EU Summit- Climate Change Special

At the EU Summit in Brussels last week, leaders from across the European Union convened to discuss matters of importance for the progression of the European Union, and to the benefit of the world as a whole. One of the main issues on the agenda was Climate Change, and the struggle to reach an agreement about this vital matter will be the main focus for this edition of The Green Issue.

The Swedish Prime Minister, Fredrick Reinfeldt, urged EU leaders to agree to a fixed amount of money that should be spent in order to help poorer countries to combat global warming. It is hoped that, by pledging a fixed sum, the EU can then urge other countries, such as the US and Japan, to also make significant financial pledges in the bid to fight climate change. The decision on the climate change pledge needed to be made ahead of the UN conference in Copenhagen in December; it is here that the EU will make their financial pledge and hope that other nations follow.

The issue of how much money should be pledged towards this fund quickly, however, became a wrangle as nine poorer EU countries battled against inclusion in the policy.

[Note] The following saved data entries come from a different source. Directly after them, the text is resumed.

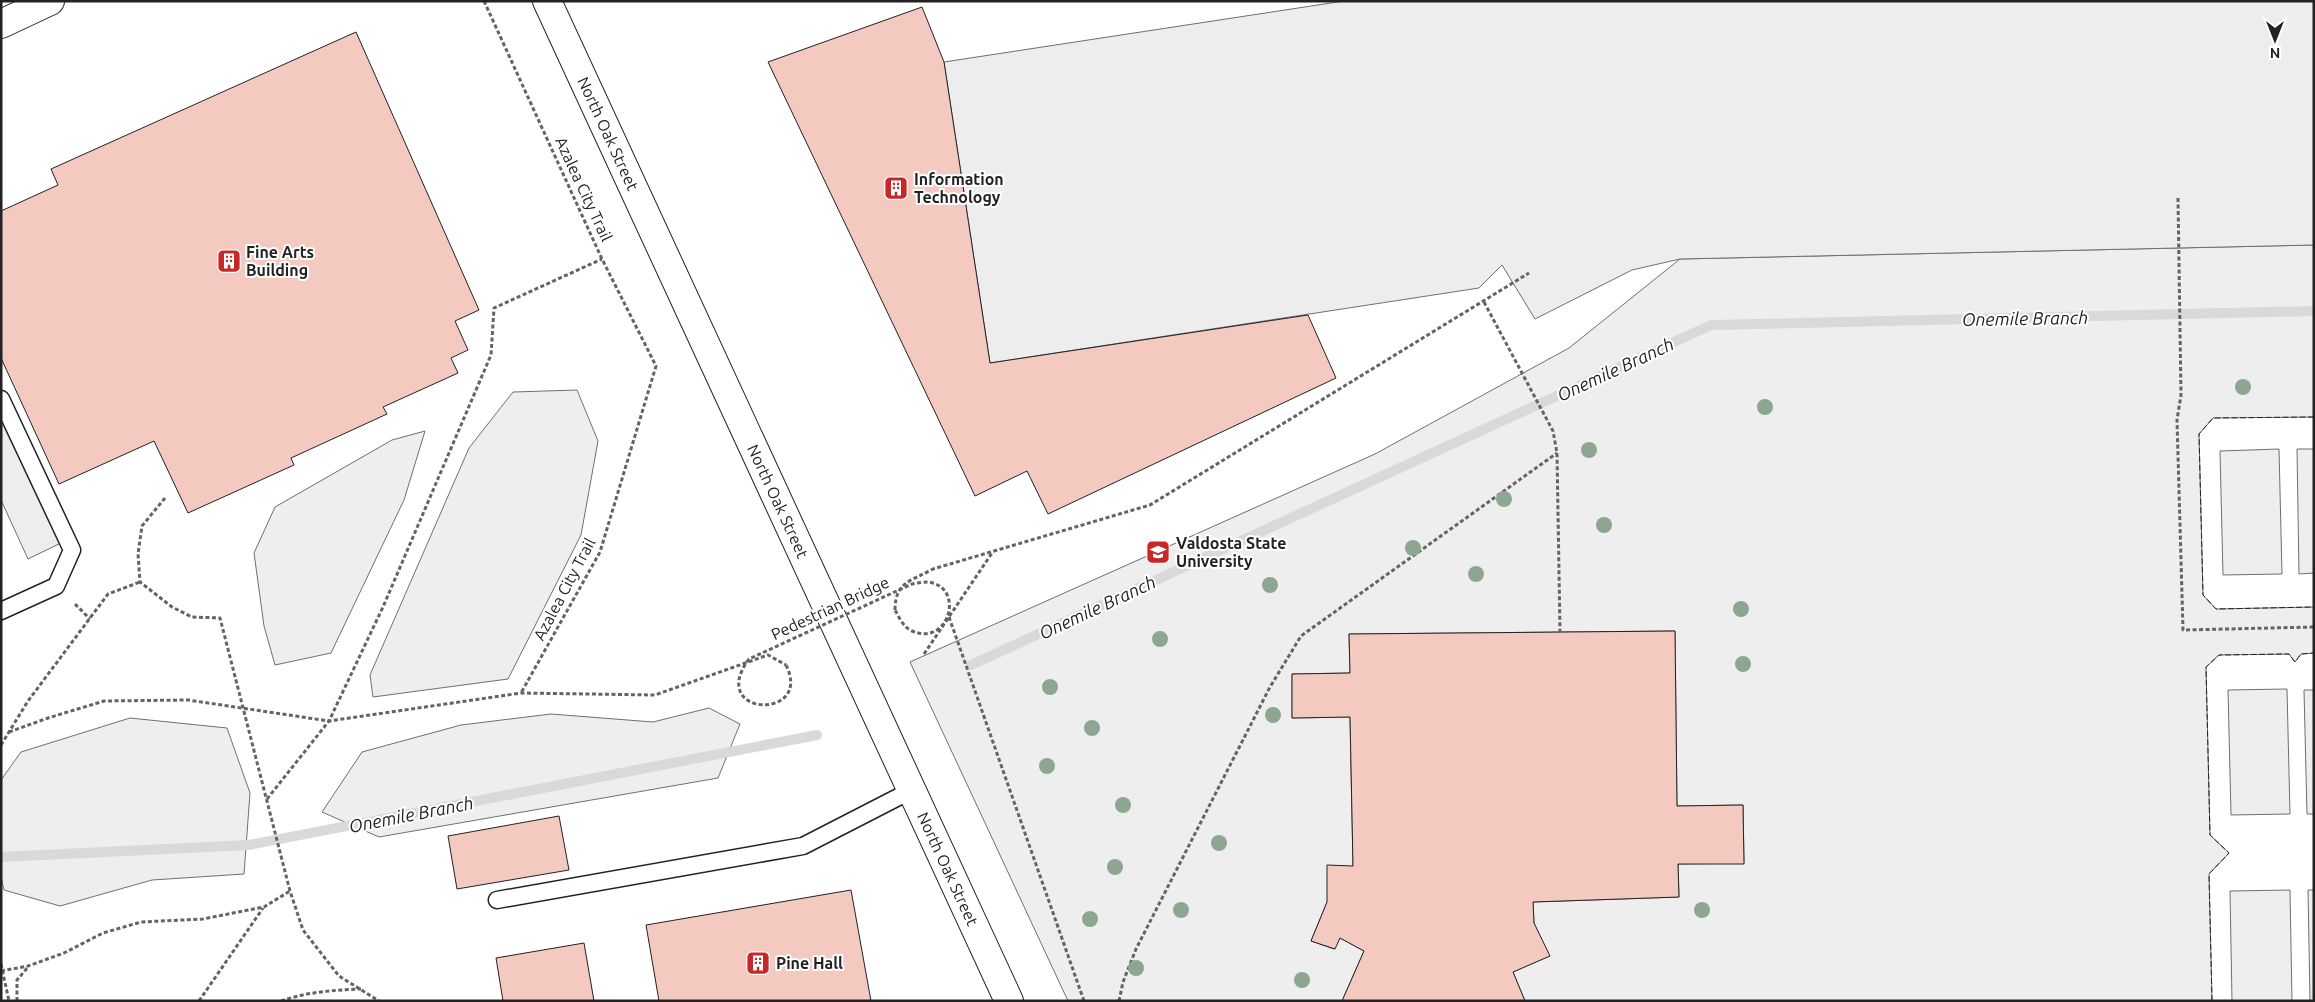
<svg xmlns="http://www.w3.org/2000/svg" width="2315" height="1002" viewBox="0 0 2315 1002" font-family="Ubuntu,sans-serif">
  <rect width="100%" height="100%" fill="#fff"/>
  <!-- green -->
  <g fill="#eee" stroke="#6f6f6f">
    <path d="M2314,245V417L2213,418L2199,434L2203,595L2216,609L2314,607V653L2301,654L2295,662L2289,654L2219,655L2206,667L2210,835L2229,853L2209,874L2212,1001H1525L1513,972L1549,956L1534,923L1533,902L1679,897L1678,864L1744,863L1743,805L1677,806L1675,631L1349,634L1350,673L1292,674V718L1350,717L1353,866L1327,902L1311,941L1334,949L1340,938L1364,951L1342,1001H1068L910,662L1375,454L1569,348L1680,259Z"/>
    <path d="M577,390L598,441L581,535L508,679L373,697L370,675L469,448L513,392Z"/>
    <path d="M425,431L404,500L331,653L275,665L264,626L254,553L275,507L392,440Z"/>
    <path d="M2279,449L2282,574L2223,575L2220,451Z"/>
    <path d="M2297,449H2314V573L2299,574Z"/>
    <path d="M2287,689L2290,814L2231,815L2228,690Z"/>
    <path d="M2304,690H2314V814H2307Z"/>
    <path d="M709,708L740,724L718,778L379,837L322,812L362,752L461,725L551,714L653,722Z"/>
    <path d="M130,718L227,728L250,793L244,874L152,880L60,906L4,890L1,877V780L21,752Z"/>
    <path d="M2290,890L2292,1001H2232L2230,891Z"/>
    <path d="M2308,890H2314V1001H2310Z"/>
  </g>
  <!-- parking -->
  <g fill="#ededed" stroke="#6f6f6f">
    <path d="M1344,1H2314V245L1680,259L1632,270L1535,319L1502,265L1479,288L990,363L944,62Z"/>
    <path d="M1,399L67,540L28,559L1,500Z"/>
  </g>
  <g fill="none" stroke-linecap="round" stroke-linejoin="round">
    <!-- stream -->
    <g stroke="#d9d9d9" stroke-width="10">
      <path d="M971,665L1711,325L2314,311"/>
      <path d="M1,857L249,845L817,735"/>
    </g>
  </g>
  <!-- building -->
  <g fill="#f3c9c0" stroke="#222">
    <path d="M922,7L944,62L990,363L1308,315L1336,378L1048,514L1027,471L975,496L768,62Z"/>
    <path d="M356,32L479,310L455,321L468,350L451,358L458,373L383,407L387,414L291,458L294,465L188,513L154,441L59,484L1,358V211L58,185L51,169Z"/>
    <path d="M1675,631L1677,806L1743,805L1744,864H1678L1679,897L1533,902L1534,923L1550,956L1513,972L1525,1001H1342L1364,951L1340,938L1335,949L1311,941L1327,902V865L1353,866L1350,717L1292,718V674L1350,673L1349,634Z"/>
    <path d="M559,816L569,870L457,889L448,836Z"/>
    <path d="M851,890L871,1001H659L646,925Z"/>
    <path d="M584,943L594,1001H503L496,958Z"/>
  </g>
  <g fill="none" stroke-linecap="round" stroke-linejoin="round">
    <!-- lane casing -->
    <g stroke="#222" stroke-width="19">
      <g id="lane">
        <path d="M1,399L72,550L56,586L1,611"/>
        <path d="M497,900L803,846L912,790"/>
      </g>
    </g>
    <!-- secondary casing -->
    <g stroke="#222" stroke-width="30">
      <g id="secondary">
        <path id="s1" d="M547,1L1009,1001"/>
        <path d="M1,24L50,1"/>
      </g>
    </g>
    <!-- path -->
    <g stroke="#646464" stroke-width="3" stroke-dasharray="4 2.5" stroke-linecap="butt">
      <path d="M484,1L602,259L656,366L600,552L521,693"/>
      <path d="M2178,198L2181,395L2177,420L2183,630L2314,627"/>
      <path d="M1484,302L1553,431L1557,453L1560,632"/>
      <path d="M165,498L142,526L138,554L140,582L172,607L192,617L220,618L290,891L303,930L339,976L379,1001"/>
      <path d="M75,604L90,619"/>
      <path d="M895,610C895,582 911,581 933,569L1150,505L1529,273"/>
      <path d="M949,617L1084,1001"/>
      <path d="M924,654L992,553"/>
      <path d="M9,732L48,718L104,701L188,700L329,721L521,693L655,695L768,655L786,665"/>
      <path d="M1,745L28,701L108,594L140,582"/>
      <path d="M267,799L329,721L383,607L491,355L494,308L602,259"/>
      <path d="M1,964L9,1001"/>
      <path d="M1,971L28,966L64,953L103,933L141,922L203,919L264,907L290,891"/>
      <path d="M17,1001V980L28,967"/>
      <path d="M199,1001L263,908"/>
      <path d="M281,1001C307,992 333,990 361,989"/>
      <path d="M1119,1001L1123,982L1136,949L1270,687L1301,636L1557,453"/>
    </g>
    <!-- lane -->
    <use href="#lane" stroke="#fff" stroke-width="16"/>
    <!-- secondary -->
    <use href="#secondary" stroke="#fff" stroke-width="28"/>
    <!-- path-bridge -->
    <path stroke="#646464" stroke-width="3" stroke-dasharray="4 2.5" stroke-linecap="butt" d="M786,665C814,721 706,717 749,659L912,584C917,583 923,582 928,582C966,587 949,647 912,631C903,627 899,617 895,610"/>
    <!-- fence -->
    <g stroke="#222" stroke-width="1" stroke-dasharray="6 2.5" stroke-linecap="butt">
      <path d="M2314,417L2213,418L2199,434L2203,595L2216,609L2314,607"/>
      <path d="M2212,1001L2209,874L2229,853L2210,835L2206,667L2219,655L2289,654L2295,662L2301,654L2314,653"/>
    </g>
  </g>
  <!-- trees -->
  <g fill="#8da692">
    <circle cx="2243" cy="387" r="8"/>
    <circle cx="1765" cy="407" r="8"/>
    <circle cx="1589" cy="450" r="8"/>
    <circle cx="1504" cy="499" r="8"/>
    <circle cx="1604" cy="525" r="8"/>
    <circle cx="1413" cy="548" r="8"/>
    <circle cx="1476" cy="574" r="8"/>
    <circle cx="1270" cy="585" r="8"/>
    <circle cx="1741" cy="609" r="8"/>
    <circle cx="1160" cy="639" r="8"/>
    <circle cx="1743" cy="664" r="8"/>
    <circle cx="1050" cy="687" r="8"/>
    <circle cx="1273" cy="715" r="8"/>
    <circle cx="1092" cy="728" r="8"/>
    <circle cx="1047" cy="766" r="8"/>
    <circle cx="1123" cy="805" r="8"/>
    <circle cx="1219" cy="843" r="8"/>
    <circle cx="1115" cy="867" r="8"/>
    <circle cx="1181" cy="910" r="8"/>
    <circle cx="1702" cy="910" r="8"/>
    <circle cx="1090" cy="919" r="8"/>
    <circle cx="1136" cy="968" r="8"/>
    <circle cx="1302" cy="980" r="8"/>
  </g>
  <!-- icons -->
  <defs>
    <g id="building-square" transform="scale(1.25)"><rect x="-9" y="-9" width="18" height="18" rx="4" fill="#c62828" stroke="#fff"/><path d="M-4-6H4V6H1V3H-1V6H-4ZM-2.5-4.3h1.7v1.8h-1.7ZM.8-4.3h1.7v1.8H.8ZM-2.5-1h1.7V.8h-1.7ZM.8-1h1.7V.8H.8Z" fill="#fff"/></g>
    <g id="university-square" transform="scale(1.25)"><rect x="-9" y="-9" width="18" height="18" rx="4" fill="#c62828" stroke="#fff"/><path d="M0-5L7-2L0 1L-7-2ZM-4 1L0 2.5L4 1V4Q0 6-4 4Z" fill="#fff"/></g>
  </defs>
  <g fill-rule="evenodd">
    <use href="#building-square" x="896" y="188"/>
    <use href="#building-square" x="229" y="261"/>
    <use href="#university-square" x="1158" y="552"/>
    <use href="#building-square" x="758" y="963"/>
  </g>
  <g text-anchor="middle" dominant-baseline="central" stroke-width="4" stroke-linejoin="round" paint-order="stroke">
    <!-- street labels -->
    <g font-size="16" fill="#222" stroke="#fff">
      <text stroke="none"><textPath href="#s1" startOffset="146">North Oak Street</textPath></text>
      <text transform="translate(584 189) rotate(65)">Azalea City Trail</text>
      <text stroke="none"><textPath href="#s1" startOffset="551">North Oak Street</textPath></text>
      <text transform="translate(564 589) rotate(-62)">Azalea City Trail</text>
      <text transform="translate(830 608) rotate(-25)">Pedestrian Bridge</text>
      <text stroke="none"><textPath href="#s1" startOffset="956">North Oak Street</textPath></text>
    </g>
    <!-- poi labels -->
    <g font-size="16" font-weight="bold" fill="#222" stroke="#fff" text-anchor="start">
      <text x="914" y="179">Information<tspan x="914" dy="18">Technology</tspan></text>
      <text x="246" y="252">Fine Arts<tspan x="246" dy="18">Building</tspan></text>
      <text x="1176" y="543">Valdosta State<tspan x="1176" dy="18">University</tspan></text>
      <text x="776" y="963">Pine Hall</text>
    </g>
    <!-- water labels -->
    <g font-size="18" font-style="italic" fill="#222" stroke="#fff">
      <text transform="translate(2025 318) rotate(-1)">Onemile Branch</text>
      <text transform="translate(1615 369) rotate(-25)">Onemile Branch</text>
      <text transform="translate(1097 607) rotate(-25)">Onemile Branch</text>
      <text transform="translate(411 814) rotate(-11)">Onemile Branch</text>
    </g>
  </g>
  <!-- border -->
  <rect width="2315" height="1002" fill="none" stroke="#222222" stroke-width="5"/>
  <!-- north arrow -->
  <g transform="translate(2275 40) rotate(180)" stroke="#ffffff" stroke-width="4" paint-order="stroke">
  <path d="M0-4L9 19L0 12L-9 19Z" fill="#222222"/>
  <text y="-8" font-size="14" font-weight="bold" text-anchor="middle" fill="#222222">N</text>
  </g>
</svg>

This coalition of nine European nations was threatening to block the deal unless the richer EU nations were made to pay more. It does seem somewhat nonsensical that EU countries such as Bulgaria and Latvia are considerably poorer than, for example, Brazil, yet they would still be expected to pledge financial assistance to help Brazil adjust to climate change.

These, mostly Eastern European, countries maintain that each country should be allowed to contribute according to their means and ability to pay, not in direct correlation to how much pollution they create; after all, the deal itself is designed to help poorer countries to adjust to climate change, why should this just be true for non-EU states?

If the money pledged is to help poorer countries to come to terms with the effect climate change has on commerce and their economy surely EU members have no less right to this aid than those countries not in the European Union.

The draft of the proposal appears to recognise the coalitions’ concerns, maintaining that EU contributions for developing countries should take in to account the ability of EU member states to pay using an “internal adjustment mechanism”. It is not clear, however, if ability to pay or CO2 emissions will be more heavily weighted in the equation.

The EU is committed to cutting carbon emissions by 20% by 2020 and says that if other countries join them that this figure could rise to up to 30%. Both EU leaders and the European Commission agree that a realistic figure that should be pledged in order to help poor countries fight climate change is in the region of 100 billion Euros by 2020; made up of EU nations paying 15 billion Euros a year to developing nations, from 2013.

There is no doubt that the EU is more committed than ever to help fight climate change, but it is necessary for the richer nations to not alienate the poorer states within the EU; otherwise any such motions could be blocked and never get off the ground. It is definitely the case that the issue of climate change needs to gain momentum ahead of the UN conference in Copenhagen and by laying such a pledge on the table, the EU could just be the ones to push this issue forward.